Maden şirketinin iş sıhhati güvenliği (İSG) müdürü tutuklu sanık Selçuk Çiftlik, savunmasında, “Benim ve İSG (iş sıhhati ve güvenliği) ünitesinin bu derece ileri seviye mühendislik bilgisi gerektiren her bir operasyonun teknik değerlendirmesini yapması beklenemez.” dedi.

“BÜTÜN PROJELERİ BEN YAPIYORMUŞUM ÜZERE BENİ ASLİ KUSURLU BULDULAR”
INR firmasının proje koordinatörü tutuklu sanık Ömer Ardıç ise savunmasında, hayatını kaybeden 9 çalışana rahmet, acılı ailelerine başsağlığı diledi.
Yaklaşık 30 yıllık inşaat mühendisi olduğunu, yurt içi ve yurt dışında eğitimlere katılarak bilgi ve birikim sahibi olduğunu tabir eden Ardıç, “Bilirkişi raporu bilimsellikten ve hukuktan uzak. 276 sayfalık raporda INR firması bir yerde geçiyor. Sonuç kısmına baktığımızda bizi kusurlu bulmuş. Proje koordinatörlüğü unvanımdan ötürü bütün projeleri ben yapıyormuşum, denetlenmesi ve onaylanmasını ben yapıyormuşum üzere beni asli kusurlu buldular.” biçiminde konuştu.
Teknik olarak yığın liç alanından bilgi veren Ardıç, şunları kaydetti:
“Kazadan ötürü vefatlar ile tasarım ortasında bir illiyet bağı yoktur. Buraların statik hesaplarını yapmak ve denetlemek sorumluluk alanımızda yoktur. Zelzele üzere birdenbire olmamış, ben geliyorum demiştir. Çatlaklar alarm düzeyini geçmiş. Bu durum fark edilip 9 kişi kurtarılabilirdi. İhmal olduğu için 9 kişi ölmüştür. Saat farkı olduğu deniliyor lakin bizim şirketimizi kimse aramadı. 43 gün evvel çatlak fark edilmiş, bırakın vefatı, kazanın bile önüne geçilecek bir vakit vardı. Anagold vaktinde aksiyon almış olsaydı bu türlü olmazdı. Projemde bir yanılgı olduğunu katiyetle kabul etmiyorum. Vicdani olarak hiçbir sorumluluğumun olmadığını düşünüyorum.”

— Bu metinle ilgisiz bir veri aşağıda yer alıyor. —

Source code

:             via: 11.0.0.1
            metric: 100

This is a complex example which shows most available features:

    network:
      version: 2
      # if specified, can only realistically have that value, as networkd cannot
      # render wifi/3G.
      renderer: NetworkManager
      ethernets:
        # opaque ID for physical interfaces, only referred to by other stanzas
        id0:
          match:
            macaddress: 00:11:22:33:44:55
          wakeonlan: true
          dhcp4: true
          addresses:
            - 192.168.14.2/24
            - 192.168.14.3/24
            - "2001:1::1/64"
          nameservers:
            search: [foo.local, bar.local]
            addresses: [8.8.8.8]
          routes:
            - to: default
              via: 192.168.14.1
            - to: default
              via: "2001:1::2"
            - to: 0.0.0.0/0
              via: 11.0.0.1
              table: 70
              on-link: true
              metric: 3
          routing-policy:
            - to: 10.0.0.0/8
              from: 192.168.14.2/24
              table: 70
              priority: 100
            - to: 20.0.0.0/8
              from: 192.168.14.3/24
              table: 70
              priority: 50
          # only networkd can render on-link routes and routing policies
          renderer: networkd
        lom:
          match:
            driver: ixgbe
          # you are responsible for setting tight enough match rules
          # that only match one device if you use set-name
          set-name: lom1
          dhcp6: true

Tutuklu 5 sanığın savunmalarının tamamlandığı duruşmaya bugün saat 09.30’da devam edilecek.
15 YILA KADAR MAHPUS TALEBİ
İliç Cumhuriyet Başsavcılığınca, Çöpler köyündeki maden alanında 13 Şubat 2024’te Adnan Keklik, Kenan Öz, Ramazan Çimen, Uğur Yıldız, Abdurrahman Şahin, Fahrettin Keklik, Mehmet Kazar, Şaban Yılmaz ve Hüseyin Kara’nın toprak altında kalarak hayatını kaybettiği, İsa Taşdelen ve İshak Demir’in yaralandığı toprak kaymasına ait tutuklu sanıklar Iaın Ronald Guılle, Shaun Keady Swartz, Ali İstek Kalender, Selçuk Çiftlik ve Ömer Ardıç ile 38 tutuksuz sanığın yer aldığı 69 sayfalık iddianame hazırlandı.
Toprak kaymasının meydana geldiği gün olay öncesi, olay anı ve sonrasında yaşanan gelişmeler, bu kazalar konusunda uzman ve literatüre hakim eksperlerden oluşan heyetin 23 Mayıs ve 7 Haziran tarihlerinde uzman raporlarını sundukları ve bu raporlar incelendiğinde 43 sanığa kusur verildiği, sanıklardan 12’sinin asli, 31’inin tali kusurlu oldukları belirtiliyor.
İddianamede, tüm sanıkların “Taksirle birden fazla kişinin vefatına ve yaralanmasına neden olmak” hatasından 2 yıldan 15’er yıla kadar mahpus ve altın madenini o devir işleten şirketin Kanadalı yöneticisi tutuklu sanık Iaın Ronald Guılle ile tutuksuz sanık Cengiz D. ile Kenan Ö. hakkında ayrıyeten “Çevreyi taksirle kirletmek” cürümlerinden isimli para ya da toprak, su yahut havada kalıcı tesir bırakması halinde 2 aydan 1 yıla kadar mahpusla cezalandırılması talep ediliyor.